__Exercise__
When you reach the line that contains "Step: Set the" in the data below, start reproducing lines exactly, and stop after the line that contains "left_click(352, 180)".

__Records for this task__
────────────────────────────────────────
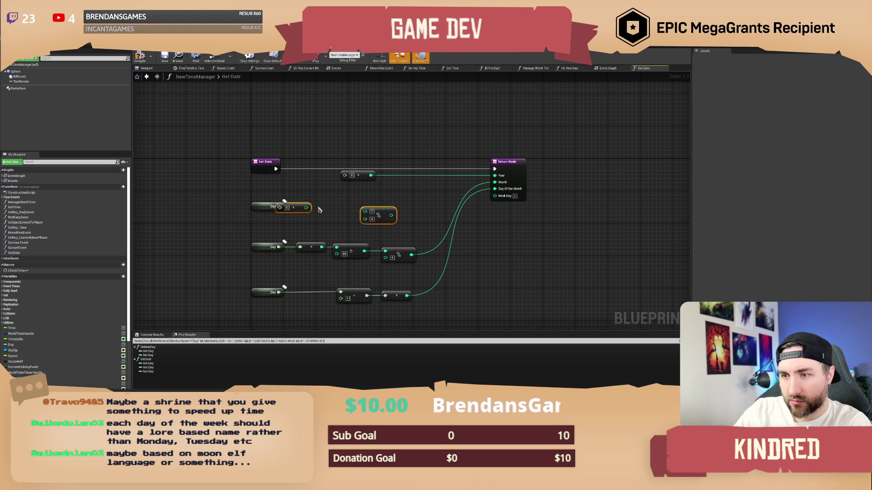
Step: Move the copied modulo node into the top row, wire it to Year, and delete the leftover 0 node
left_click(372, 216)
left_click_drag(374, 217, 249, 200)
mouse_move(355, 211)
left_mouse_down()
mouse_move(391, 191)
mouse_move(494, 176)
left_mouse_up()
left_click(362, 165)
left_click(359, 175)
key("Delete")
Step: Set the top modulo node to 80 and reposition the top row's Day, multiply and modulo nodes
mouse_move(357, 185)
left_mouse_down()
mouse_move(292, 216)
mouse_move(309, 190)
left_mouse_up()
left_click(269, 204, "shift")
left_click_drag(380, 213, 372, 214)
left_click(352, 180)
────────────────────────────────────────
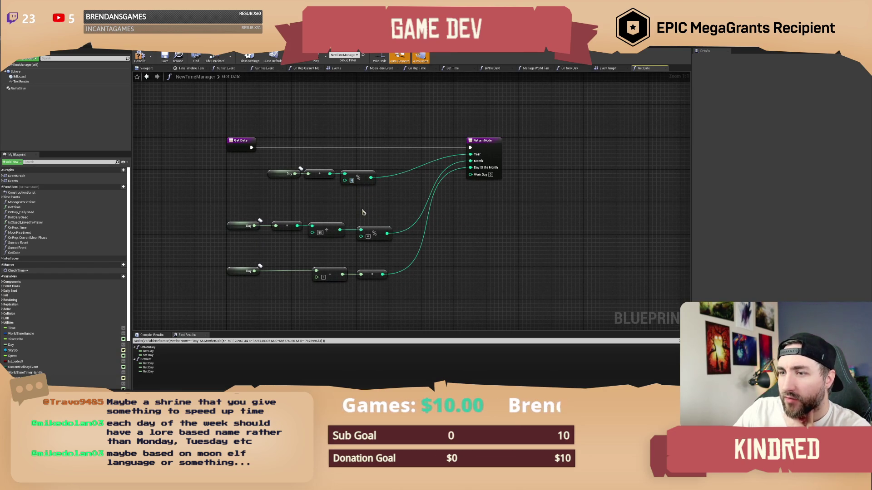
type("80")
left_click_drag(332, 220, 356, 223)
────────────────────────────────────────
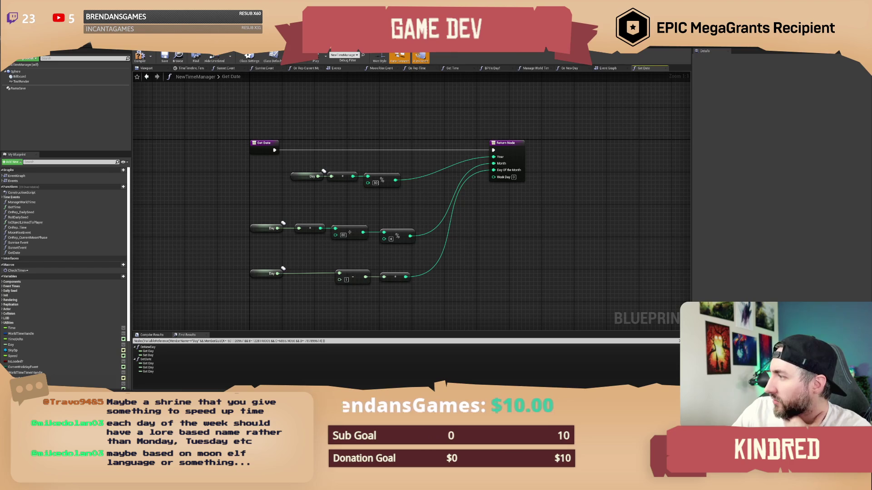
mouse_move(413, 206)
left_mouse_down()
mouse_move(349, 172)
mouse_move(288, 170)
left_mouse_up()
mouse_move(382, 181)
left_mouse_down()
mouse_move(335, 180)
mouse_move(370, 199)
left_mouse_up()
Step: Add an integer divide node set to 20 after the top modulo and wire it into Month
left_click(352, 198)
────────────────────────────────────────
__Reply to the task__
Step: Set the top modulo node to 80 and reposition the top row's Day, multiply and modulo nodes
mouse_move(357, 185)
left_mouse_down()
mouse_move(292, 216)
mouse_move(309, 190)
left_mouse_up()
left_click(269, 204, "shift")
left_click_drag(380, 213, 372, 214)
left_click(352, 180)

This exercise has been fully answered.